Esta antipelícula de casi una hora de duración en la que casi no hay nada más que un manifiesto leído sobre una foto fija de Jane Fonda en Hanói es uno de los artefactos más importantes de la conceptualización del Godard de esos años sobre el cruce entre cine y política.

A partir de desmenuzar semánticamente una imagen tomada por Joseph Kratz y publicada por L’Express en agosto de 1972, Godard y Gorin se alternan en la banda sonora para pensar esta encrucijada. Dicen que esa foto “es una respuesta práctica de los norvietnamitas, no de Jane [Fonda], a la pregunta ¿qué papel le cabe al cine en las luchas revolucionarias?”, lo cual es una parte de otra interrogante mayor, “¿de qué forma los intelectuales deben tomar parte de la revolución?”.

En esa hora ponen todo en cuestión: el punto de vista técnico de las cámaras (desde el contrapicado en que se enfoca a Fonda hasta el picado en que se muestra a los vietnamitas que la rodean), la política del foco, los roles de género, la raza, la clase, la gestualidad de la actuación, los mecanismos de distribución, el star system. Al cuestionar todo eso y ponerlo de modo explícito en sintonía con Tout va bien, concluyen: “Por una vez tengamos el coraje de decir que no hay nada que decir”. Y así el Grupo Dziga-Vertov se extingue.

Regreso a sí mismo

Godard vuelve a usar el nombre Godard. Más allá de preguntar de nuevo, con toda la retórica a cuestas, si acaso no hay toneladas de política en las vidas rápidas de Prénom Carmen (1983) y en el revulsivo teológico de Yo te saludo, María (1985), hay todavía dos películas que deben mencionarse de modo especial en su filmografía que, en sentido muy encasillado, podríamos llamar “política”. Por razones obvias hay que situar aquí Film Socialisme (2010), bastante fallido en términos comparativos con el resto de su obra, pero, sobre todo, Alemania año 90 nueve cero (1991).

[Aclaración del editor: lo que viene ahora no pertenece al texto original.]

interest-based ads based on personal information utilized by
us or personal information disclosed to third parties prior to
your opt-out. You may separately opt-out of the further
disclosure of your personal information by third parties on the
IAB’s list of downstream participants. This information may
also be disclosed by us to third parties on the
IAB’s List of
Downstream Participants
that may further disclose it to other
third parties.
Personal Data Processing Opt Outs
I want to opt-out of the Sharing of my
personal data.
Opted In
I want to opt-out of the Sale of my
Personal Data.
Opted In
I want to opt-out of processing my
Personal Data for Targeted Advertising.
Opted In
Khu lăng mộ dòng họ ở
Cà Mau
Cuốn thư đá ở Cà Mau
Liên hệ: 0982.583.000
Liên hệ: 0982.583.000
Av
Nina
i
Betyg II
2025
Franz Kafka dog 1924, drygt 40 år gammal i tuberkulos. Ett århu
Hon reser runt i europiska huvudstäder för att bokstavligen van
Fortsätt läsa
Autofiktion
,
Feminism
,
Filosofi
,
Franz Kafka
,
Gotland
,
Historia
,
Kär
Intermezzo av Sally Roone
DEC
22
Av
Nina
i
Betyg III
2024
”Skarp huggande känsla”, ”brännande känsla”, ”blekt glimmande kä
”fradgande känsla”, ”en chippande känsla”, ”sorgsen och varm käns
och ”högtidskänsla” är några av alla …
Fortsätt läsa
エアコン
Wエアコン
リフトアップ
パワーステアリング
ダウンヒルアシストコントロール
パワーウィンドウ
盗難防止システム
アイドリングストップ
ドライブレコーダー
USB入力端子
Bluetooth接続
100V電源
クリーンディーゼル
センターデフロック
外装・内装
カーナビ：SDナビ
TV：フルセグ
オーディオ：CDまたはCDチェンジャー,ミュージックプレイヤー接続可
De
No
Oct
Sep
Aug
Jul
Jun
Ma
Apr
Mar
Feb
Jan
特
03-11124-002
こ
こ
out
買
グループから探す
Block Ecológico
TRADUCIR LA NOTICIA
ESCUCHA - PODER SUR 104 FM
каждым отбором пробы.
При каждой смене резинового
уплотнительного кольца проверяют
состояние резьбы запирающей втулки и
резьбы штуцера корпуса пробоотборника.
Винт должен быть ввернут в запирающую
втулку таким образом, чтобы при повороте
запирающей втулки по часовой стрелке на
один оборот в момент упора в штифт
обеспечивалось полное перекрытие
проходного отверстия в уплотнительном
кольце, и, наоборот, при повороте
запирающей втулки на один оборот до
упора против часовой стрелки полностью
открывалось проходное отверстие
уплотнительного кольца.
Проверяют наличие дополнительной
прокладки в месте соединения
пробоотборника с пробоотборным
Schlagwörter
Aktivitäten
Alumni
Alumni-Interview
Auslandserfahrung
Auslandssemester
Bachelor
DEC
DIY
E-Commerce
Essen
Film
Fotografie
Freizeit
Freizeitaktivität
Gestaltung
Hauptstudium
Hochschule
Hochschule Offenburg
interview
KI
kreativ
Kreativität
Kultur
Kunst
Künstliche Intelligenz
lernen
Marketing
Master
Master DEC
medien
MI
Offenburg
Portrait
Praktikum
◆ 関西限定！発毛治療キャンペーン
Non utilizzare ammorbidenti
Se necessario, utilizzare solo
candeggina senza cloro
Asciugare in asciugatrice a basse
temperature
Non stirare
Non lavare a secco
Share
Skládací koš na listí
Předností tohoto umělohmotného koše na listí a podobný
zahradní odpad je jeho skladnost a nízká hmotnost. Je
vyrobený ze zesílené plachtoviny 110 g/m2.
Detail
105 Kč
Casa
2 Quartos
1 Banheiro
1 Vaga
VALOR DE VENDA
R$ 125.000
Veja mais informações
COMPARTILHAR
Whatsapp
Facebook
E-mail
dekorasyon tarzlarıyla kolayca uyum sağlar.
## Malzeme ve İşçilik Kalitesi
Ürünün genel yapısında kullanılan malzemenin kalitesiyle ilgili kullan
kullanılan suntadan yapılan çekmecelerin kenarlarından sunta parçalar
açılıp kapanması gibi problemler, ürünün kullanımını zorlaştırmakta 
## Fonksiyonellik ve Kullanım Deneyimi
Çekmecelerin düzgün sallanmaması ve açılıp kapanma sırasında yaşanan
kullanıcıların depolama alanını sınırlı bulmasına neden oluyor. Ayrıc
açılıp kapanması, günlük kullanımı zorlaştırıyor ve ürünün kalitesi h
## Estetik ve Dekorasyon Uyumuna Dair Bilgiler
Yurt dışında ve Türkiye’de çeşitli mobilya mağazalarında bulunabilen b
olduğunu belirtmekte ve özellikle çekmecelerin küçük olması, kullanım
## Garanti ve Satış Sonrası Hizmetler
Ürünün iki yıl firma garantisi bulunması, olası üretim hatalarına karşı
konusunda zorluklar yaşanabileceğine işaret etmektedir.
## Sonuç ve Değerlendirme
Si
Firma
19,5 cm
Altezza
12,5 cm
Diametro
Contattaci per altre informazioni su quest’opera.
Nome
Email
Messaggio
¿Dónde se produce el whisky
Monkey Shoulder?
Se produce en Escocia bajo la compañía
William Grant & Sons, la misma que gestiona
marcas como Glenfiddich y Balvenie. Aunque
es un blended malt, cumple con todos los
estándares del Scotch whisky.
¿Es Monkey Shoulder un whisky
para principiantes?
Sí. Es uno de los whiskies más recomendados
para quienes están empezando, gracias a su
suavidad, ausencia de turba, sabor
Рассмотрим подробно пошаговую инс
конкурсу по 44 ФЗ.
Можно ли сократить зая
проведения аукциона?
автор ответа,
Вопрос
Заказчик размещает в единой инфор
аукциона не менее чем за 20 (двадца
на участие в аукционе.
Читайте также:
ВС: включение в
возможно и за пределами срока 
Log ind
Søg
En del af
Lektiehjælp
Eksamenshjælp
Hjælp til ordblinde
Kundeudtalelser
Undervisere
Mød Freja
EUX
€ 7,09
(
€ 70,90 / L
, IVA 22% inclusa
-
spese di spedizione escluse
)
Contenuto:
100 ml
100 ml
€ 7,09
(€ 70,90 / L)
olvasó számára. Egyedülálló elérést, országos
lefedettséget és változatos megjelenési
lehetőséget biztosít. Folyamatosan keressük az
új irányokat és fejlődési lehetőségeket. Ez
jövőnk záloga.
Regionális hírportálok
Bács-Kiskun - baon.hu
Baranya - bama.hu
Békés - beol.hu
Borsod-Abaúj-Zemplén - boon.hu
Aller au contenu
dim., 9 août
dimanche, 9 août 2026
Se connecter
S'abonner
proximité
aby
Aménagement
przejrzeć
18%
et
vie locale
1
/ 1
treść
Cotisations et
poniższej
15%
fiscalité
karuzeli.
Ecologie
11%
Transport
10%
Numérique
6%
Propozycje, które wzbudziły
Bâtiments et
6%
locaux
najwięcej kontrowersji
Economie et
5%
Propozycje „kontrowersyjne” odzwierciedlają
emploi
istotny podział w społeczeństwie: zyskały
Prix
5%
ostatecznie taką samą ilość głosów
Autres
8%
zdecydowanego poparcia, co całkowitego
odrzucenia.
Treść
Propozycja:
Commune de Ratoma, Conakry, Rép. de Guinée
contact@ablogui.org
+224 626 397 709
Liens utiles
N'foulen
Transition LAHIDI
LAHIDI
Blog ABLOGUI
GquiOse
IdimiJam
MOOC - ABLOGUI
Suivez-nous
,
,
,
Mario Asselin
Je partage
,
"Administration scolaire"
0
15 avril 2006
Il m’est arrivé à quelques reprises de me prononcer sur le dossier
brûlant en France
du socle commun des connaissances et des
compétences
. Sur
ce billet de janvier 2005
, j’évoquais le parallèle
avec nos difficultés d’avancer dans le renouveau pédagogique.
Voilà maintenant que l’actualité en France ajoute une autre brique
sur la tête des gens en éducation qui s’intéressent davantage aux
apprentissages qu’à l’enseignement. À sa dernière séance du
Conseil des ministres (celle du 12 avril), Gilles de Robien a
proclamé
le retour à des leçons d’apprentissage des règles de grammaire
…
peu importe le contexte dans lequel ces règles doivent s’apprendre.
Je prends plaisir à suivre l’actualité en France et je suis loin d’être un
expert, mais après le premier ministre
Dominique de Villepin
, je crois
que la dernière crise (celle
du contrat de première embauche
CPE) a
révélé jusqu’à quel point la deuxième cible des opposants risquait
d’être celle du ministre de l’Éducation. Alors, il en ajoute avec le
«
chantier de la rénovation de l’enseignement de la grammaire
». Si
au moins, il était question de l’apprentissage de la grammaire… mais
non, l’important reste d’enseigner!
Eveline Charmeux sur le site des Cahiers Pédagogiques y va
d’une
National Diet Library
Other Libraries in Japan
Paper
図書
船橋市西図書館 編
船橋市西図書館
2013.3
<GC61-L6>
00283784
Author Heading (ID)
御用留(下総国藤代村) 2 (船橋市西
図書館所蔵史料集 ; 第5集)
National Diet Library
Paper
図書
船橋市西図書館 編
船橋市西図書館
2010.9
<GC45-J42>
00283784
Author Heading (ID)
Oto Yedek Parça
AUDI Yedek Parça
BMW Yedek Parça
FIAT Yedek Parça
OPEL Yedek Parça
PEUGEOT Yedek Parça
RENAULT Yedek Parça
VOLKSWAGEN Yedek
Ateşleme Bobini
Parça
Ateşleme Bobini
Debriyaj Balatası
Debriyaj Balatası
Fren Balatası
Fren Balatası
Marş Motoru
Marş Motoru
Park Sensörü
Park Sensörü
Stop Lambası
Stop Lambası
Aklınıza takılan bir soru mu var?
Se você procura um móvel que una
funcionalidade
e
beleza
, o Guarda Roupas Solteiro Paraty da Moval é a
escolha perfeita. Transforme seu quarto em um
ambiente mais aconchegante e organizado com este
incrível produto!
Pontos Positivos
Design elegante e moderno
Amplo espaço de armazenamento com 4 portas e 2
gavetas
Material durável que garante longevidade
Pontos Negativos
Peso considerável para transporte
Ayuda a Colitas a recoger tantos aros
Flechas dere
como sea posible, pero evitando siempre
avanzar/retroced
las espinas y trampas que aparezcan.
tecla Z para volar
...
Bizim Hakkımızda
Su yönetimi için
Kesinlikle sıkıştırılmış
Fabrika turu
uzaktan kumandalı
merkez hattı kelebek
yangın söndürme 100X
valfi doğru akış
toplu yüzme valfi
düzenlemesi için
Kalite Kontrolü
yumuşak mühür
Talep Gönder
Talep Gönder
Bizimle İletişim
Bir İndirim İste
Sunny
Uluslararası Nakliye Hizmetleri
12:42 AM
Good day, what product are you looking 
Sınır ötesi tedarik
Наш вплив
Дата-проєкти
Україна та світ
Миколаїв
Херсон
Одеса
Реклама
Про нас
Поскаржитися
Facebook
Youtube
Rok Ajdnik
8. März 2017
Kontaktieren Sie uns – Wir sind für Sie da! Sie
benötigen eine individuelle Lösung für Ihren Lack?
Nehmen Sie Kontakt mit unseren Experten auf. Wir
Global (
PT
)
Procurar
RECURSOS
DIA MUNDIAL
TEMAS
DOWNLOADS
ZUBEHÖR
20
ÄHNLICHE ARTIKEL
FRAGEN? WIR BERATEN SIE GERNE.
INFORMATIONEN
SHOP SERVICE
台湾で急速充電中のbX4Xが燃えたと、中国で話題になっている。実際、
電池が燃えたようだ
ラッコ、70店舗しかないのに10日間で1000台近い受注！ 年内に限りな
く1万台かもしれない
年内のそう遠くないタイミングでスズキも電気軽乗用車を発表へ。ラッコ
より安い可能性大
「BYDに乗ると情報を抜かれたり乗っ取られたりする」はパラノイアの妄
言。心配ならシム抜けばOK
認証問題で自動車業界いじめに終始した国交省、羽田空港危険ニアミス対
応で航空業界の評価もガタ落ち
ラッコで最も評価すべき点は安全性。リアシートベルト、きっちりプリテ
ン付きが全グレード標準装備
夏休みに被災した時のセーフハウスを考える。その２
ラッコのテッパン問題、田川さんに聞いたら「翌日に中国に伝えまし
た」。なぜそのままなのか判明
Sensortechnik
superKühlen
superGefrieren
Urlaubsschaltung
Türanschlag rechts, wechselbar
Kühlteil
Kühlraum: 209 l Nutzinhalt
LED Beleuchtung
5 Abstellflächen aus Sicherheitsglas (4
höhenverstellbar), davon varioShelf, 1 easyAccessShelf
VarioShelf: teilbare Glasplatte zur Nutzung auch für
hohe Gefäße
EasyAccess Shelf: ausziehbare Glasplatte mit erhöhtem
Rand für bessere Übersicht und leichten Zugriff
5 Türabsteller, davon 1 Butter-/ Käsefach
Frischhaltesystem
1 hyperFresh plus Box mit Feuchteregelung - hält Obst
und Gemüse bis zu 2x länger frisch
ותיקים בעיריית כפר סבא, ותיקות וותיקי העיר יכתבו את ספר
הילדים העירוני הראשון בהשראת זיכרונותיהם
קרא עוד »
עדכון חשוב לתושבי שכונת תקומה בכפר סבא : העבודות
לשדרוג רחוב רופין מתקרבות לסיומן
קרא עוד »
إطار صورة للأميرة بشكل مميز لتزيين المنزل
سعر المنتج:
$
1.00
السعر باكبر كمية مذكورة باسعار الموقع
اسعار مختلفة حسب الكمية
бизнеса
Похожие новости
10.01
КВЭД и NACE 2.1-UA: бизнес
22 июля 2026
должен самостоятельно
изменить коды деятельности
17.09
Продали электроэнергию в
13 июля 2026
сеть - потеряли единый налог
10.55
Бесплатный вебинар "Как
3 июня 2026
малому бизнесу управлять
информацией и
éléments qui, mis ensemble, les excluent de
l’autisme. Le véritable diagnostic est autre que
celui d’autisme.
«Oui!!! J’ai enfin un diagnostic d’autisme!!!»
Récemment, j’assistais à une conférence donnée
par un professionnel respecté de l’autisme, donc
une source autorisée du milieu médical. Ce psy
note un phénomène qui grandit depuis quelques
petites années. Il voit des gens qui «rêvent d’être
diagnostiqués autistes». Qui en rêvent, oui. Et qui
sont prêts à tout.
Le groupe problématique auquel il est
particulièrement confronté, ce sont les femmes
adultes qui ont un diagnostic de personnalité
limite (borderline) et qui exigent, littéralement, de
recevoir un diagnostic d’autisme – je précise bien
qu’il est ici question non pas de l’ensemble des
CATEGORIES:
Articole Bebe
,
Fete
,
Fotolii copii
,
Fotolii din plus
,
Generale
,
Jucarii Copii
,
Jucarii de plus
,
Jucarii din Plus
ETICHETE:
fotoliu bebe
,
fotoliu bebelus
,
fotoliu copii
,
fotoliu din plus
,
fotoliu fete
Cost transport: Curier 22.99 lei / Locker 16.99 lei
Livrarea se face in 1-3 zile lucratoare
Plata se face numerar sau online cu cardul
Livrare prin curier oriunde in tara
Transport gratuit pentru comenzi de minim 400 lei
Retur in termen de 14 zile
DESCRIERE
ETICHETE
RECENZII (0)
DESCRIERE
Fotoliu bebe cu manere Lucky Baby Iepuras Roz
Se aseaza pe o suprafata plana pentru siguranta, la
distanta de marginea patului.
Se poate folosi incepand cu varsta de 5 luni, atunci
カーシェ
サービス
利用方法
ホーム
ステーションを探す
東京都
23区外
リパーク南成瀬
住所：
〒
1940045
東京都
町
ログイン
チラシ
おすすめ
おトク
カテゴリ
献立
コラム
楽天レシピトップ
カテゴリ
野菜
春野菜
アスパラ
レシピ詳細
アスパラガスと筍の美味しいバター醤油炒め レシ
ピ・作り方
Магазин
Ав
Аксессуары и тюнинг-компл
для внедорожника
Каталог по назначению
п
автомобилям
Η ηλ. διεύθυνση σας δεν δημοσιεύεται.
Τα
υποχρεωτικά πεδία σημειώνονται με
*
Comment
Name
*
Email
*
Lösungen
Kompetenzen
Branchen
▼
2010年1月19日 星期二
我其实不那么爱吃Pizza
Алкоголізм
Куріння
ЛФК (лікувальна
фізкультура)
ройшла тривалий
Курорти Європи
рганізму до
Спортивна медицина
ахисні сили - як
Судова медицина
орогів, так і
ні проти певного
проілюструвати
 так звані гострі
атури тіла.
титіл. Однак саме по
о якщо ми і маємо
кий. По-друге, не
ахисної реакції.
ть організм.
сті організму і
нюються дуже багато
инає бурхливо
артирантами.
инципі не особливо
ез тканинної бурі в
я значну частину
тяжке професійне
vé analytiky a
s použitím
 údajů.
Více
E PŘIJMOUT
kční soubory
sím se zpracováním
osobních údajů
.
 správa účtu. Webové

Aquí ajusta cuentas con el fin de la historia y, en cierto subtexto, con impaciencias propias. Además de una clara referencia a Alemania, año cero (1948), de Roberto Rossellini, destaca una autorreferencia consciente del lugar de sus películas en el Olimpo del cine (Godard ya superó los 60 años). Es la reaparición de Lemmy Caution, el personaje que Eddie Constantine inmortalizó en Alphaville (1965). Al colocar ese raro film de ciencia ficción godardiana en sintonía con el de 1991 podría pensarse, incluso, en una intuición de futuro sobre lo que se está perdiendo al perderse la galaxia realsocialista. Autocrítica de anticipación pero sin dar el brazo a torcer, como sólo Godard podía pergeñar.

Después de haber hecho en 1967 su Cámara ojo (en el que parte de la guerra de Vietnam para reflexionar en diez minutos sobre el cine y la realidad latinoamericana, entre otros asuntos) y luego de haber filmado en 1996, junto con Anne-Marie Miéville, Yo te saludo, Sarajevo (sobre la guerra de los Balcanes, con un cuestionamiento general sobre la idea de Europa), queda en el helás saber qué hubiera podido filmar a partir de la “operación especial” rusa en Ucrania, en una película hipotética de 2025 (para seguir el ritmo de 30 años menos uno que separa sus films sobre guerras). Una lamentación llena de egoísmo de quienes quisiéramos tenerlo siempre a mano, como una máquina de torsión permanente. La hélice que mueve el pensamiento crítico.